## Recorded data

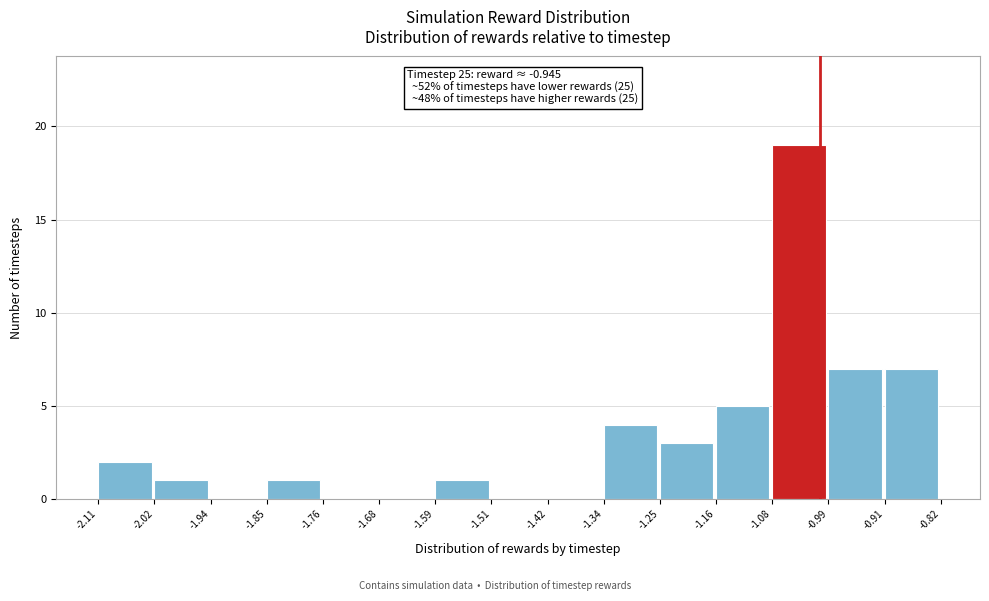

Which range on the x-axis has the tallest bar?

-1.08 to -0.99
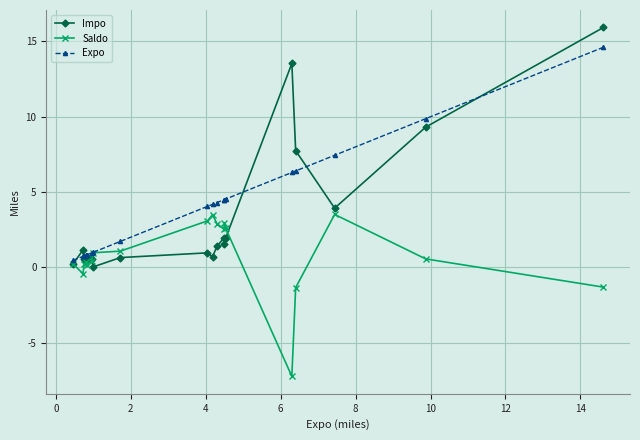

In Impo, how many points are lower than both neighbors (excluding endpoints)?

5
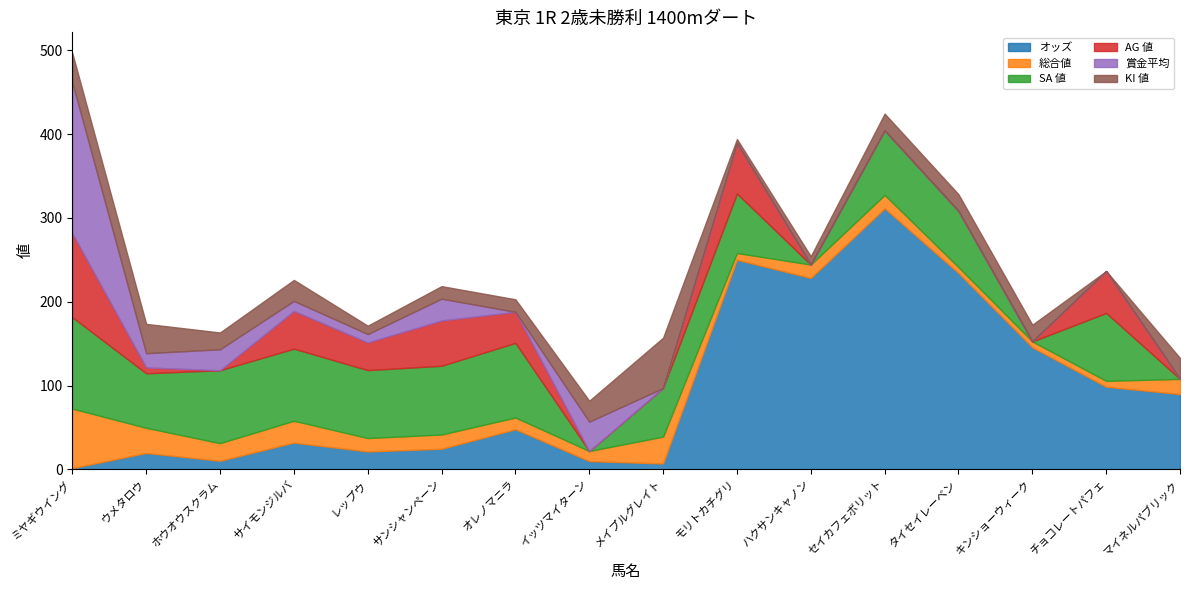

At how many categories does at least one series exceed 95?

7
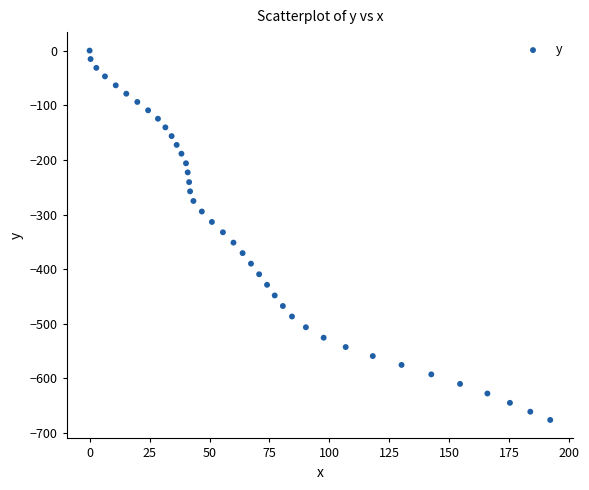

What is the range of Y values (max minus min)?

675.9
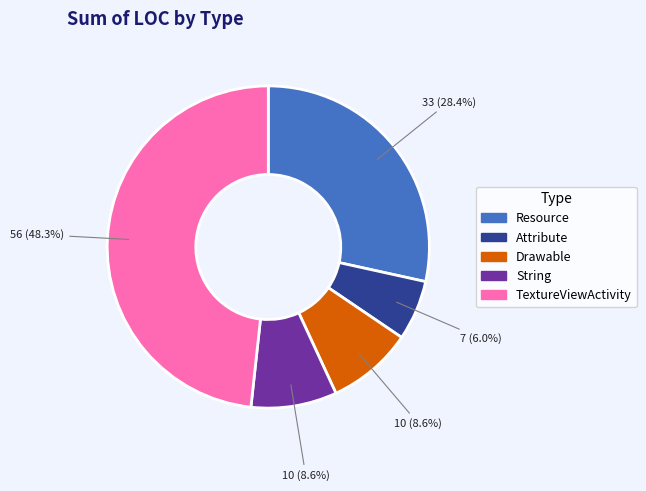

How many slices are in this pie chart?

5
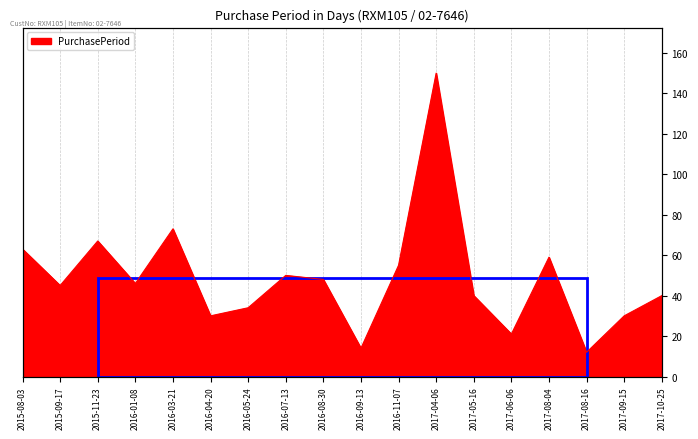

At which category does the data reach its first local valley?

2015-09-17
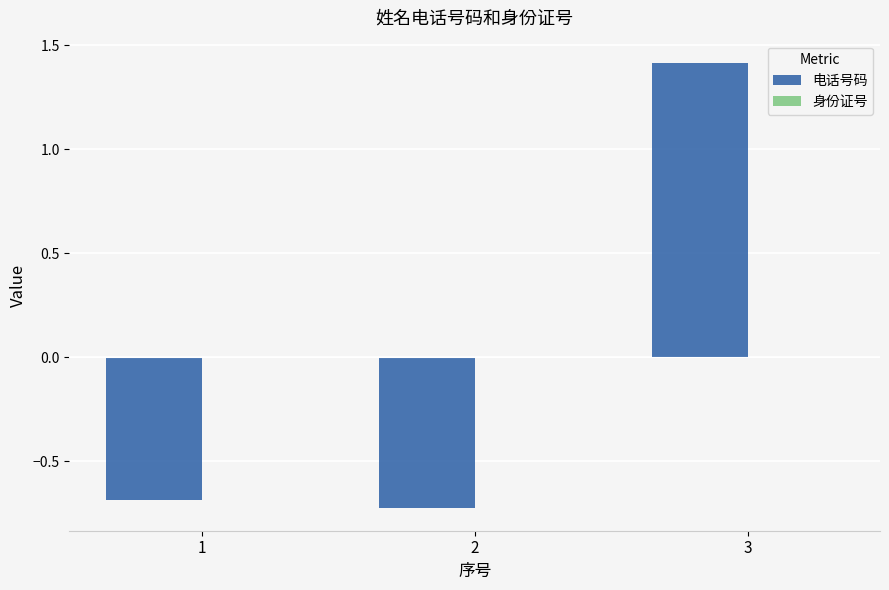

The chart shows a value of 1.4 at 3. True or false?

True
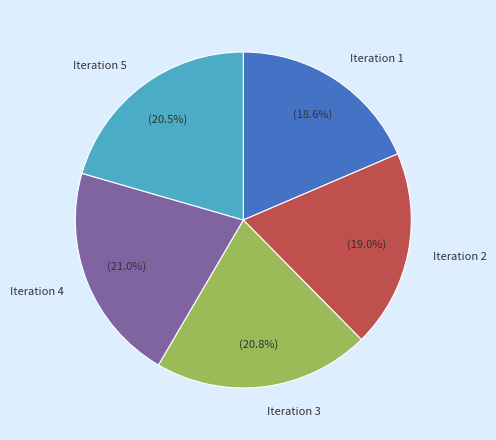

To the nearest percent, what is the difference between the largest and smallest slice percentages?

2%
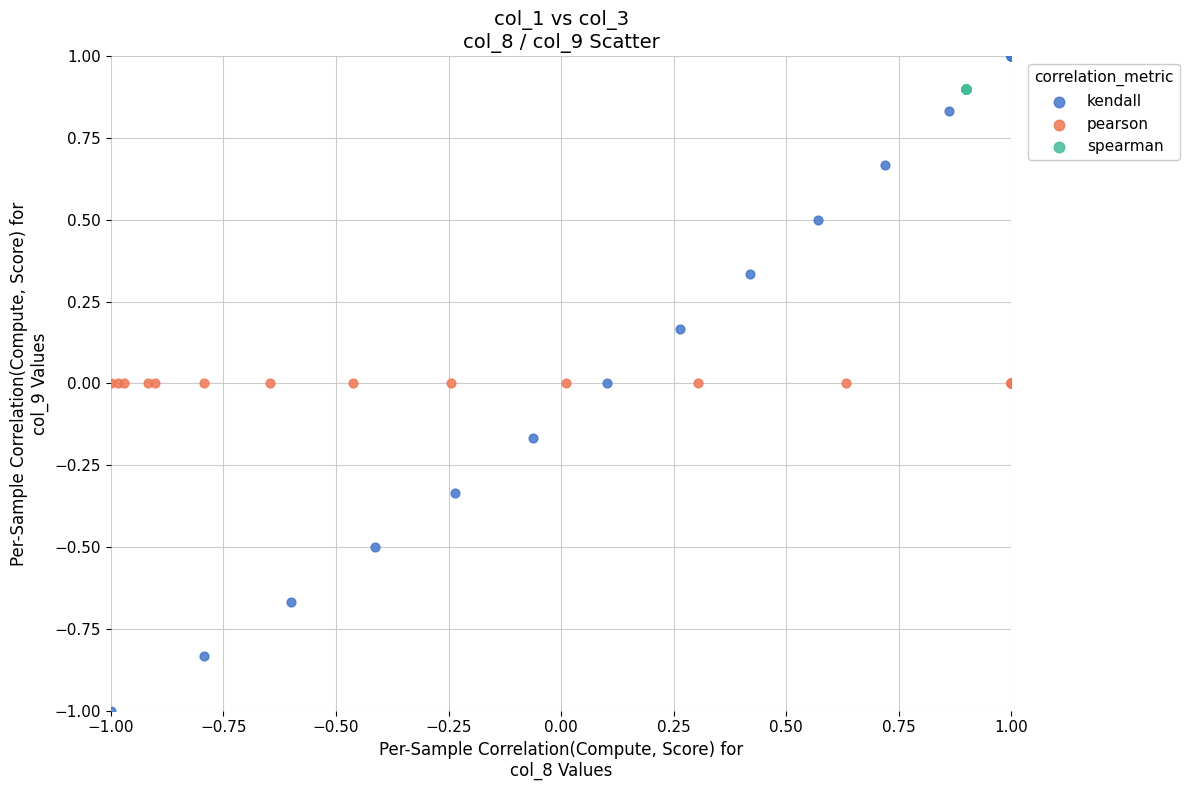

Which series reaches the maximum Y coordinate?

kendall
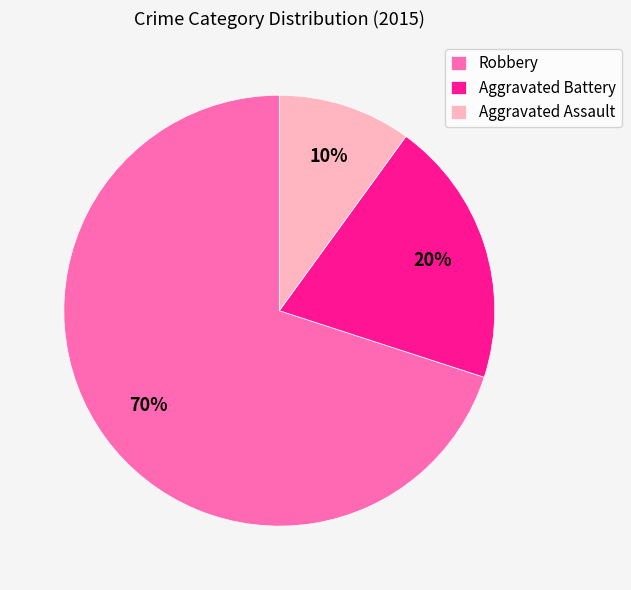

How many segments does this pie chart have?

3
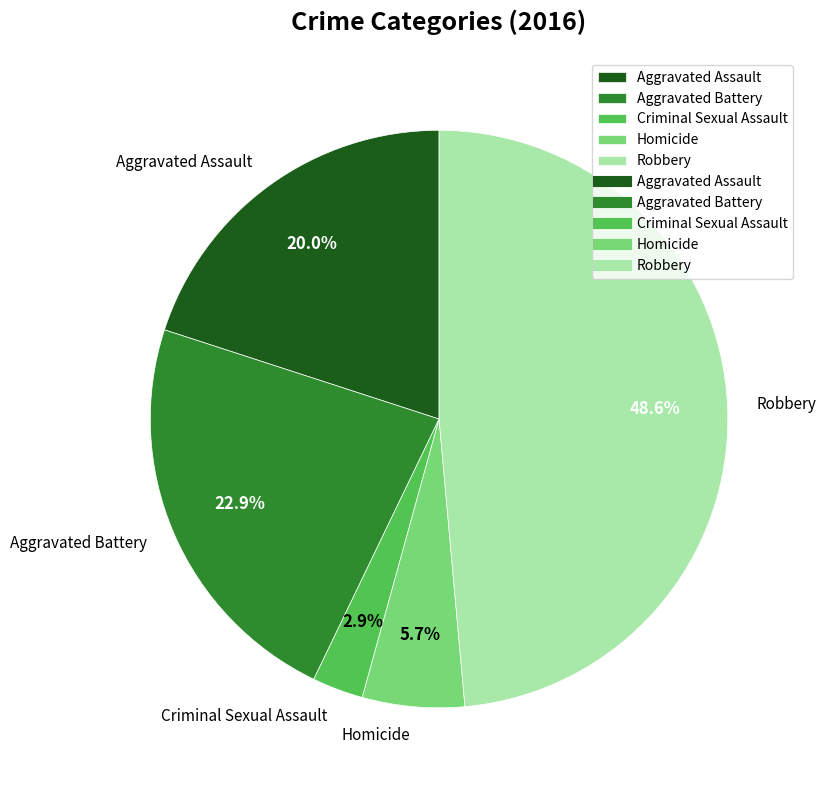

To the nearest percent, what is the average slice percentage?

20%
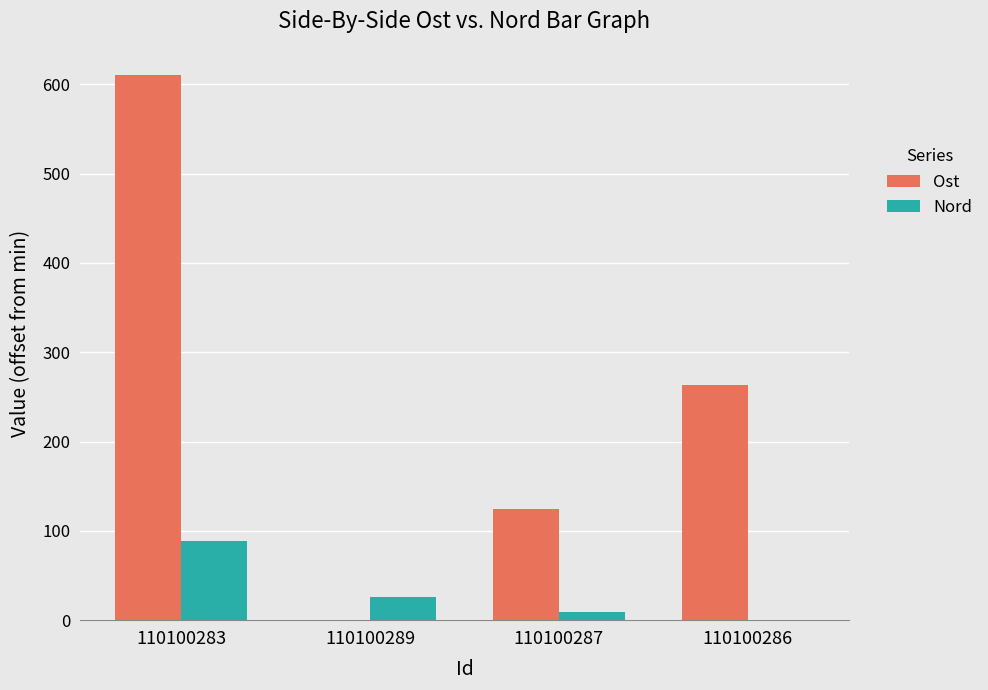

Which series has the largest total across all categories?

Ost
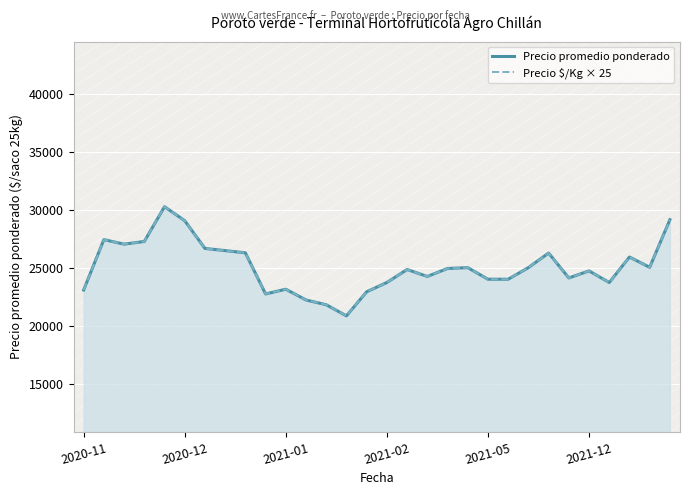

What is the maximum value shown in the chart?

30300.0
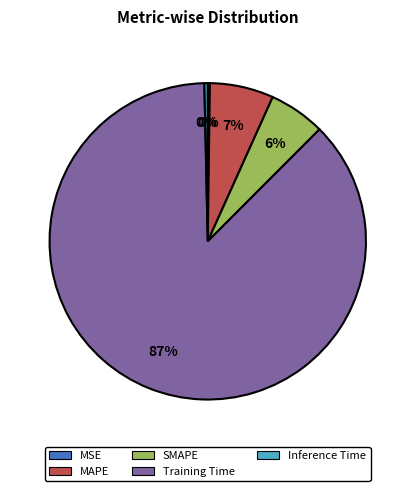

Is it true that Training Time is 87% of the pie?

True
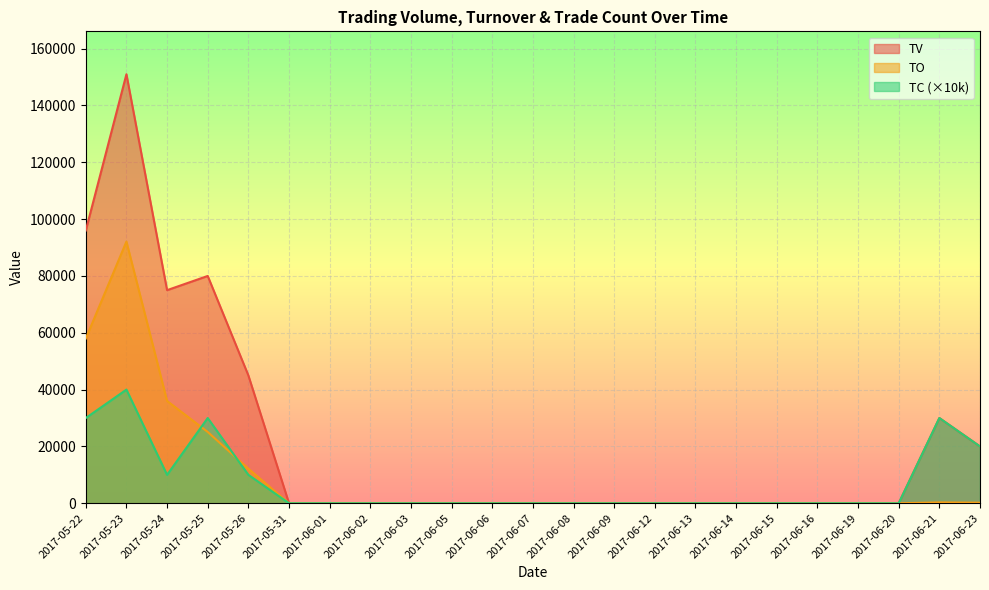

What is the average value of the TO series?

9732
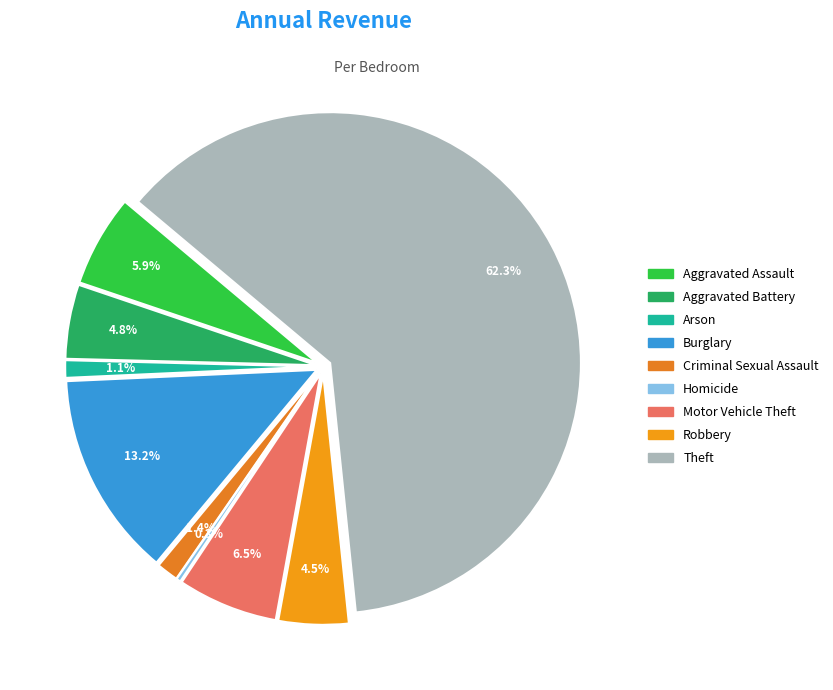

Do Aggravated Assault and Aggravated Battery together represent more than half of the pie?

No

## Problem to solve
Copy every one of the rows above word for word, leaving out the pictures.

## Exercise response
Which range on the x-axis has the tallest bar?

-1.08 to -0.99

In Impo, how many points are lower than both neighbors (excluding endpoints)?

5

At how many categories does at least one series exceed 95?

7

What is the range of Y values (max minus min)?

675.9

How many slices are in this pie chart?

5

At which category does the data reach its first local valley?

2015-09-17

The chart shows a value of 1.4 at 3. True or false?

True

To the nearest percent, what is the difference between the largest and smallest slice percentages?

2%

Which series reaches the maximum Y coordinate?

kendall

How many segments does this pie chart have?

3

To the nearest percent, what is the average slice percentage?

20%

Which series has the largest total across all categories?

Ost

What is the maximum value shown in the chart?

30300.0

Is it true that Training Time is 87% of the pie?

True

What is the average value of the TO series?

9732

Do Aggravated Assault and Aggravated Battery together represent more than half of the pie?

No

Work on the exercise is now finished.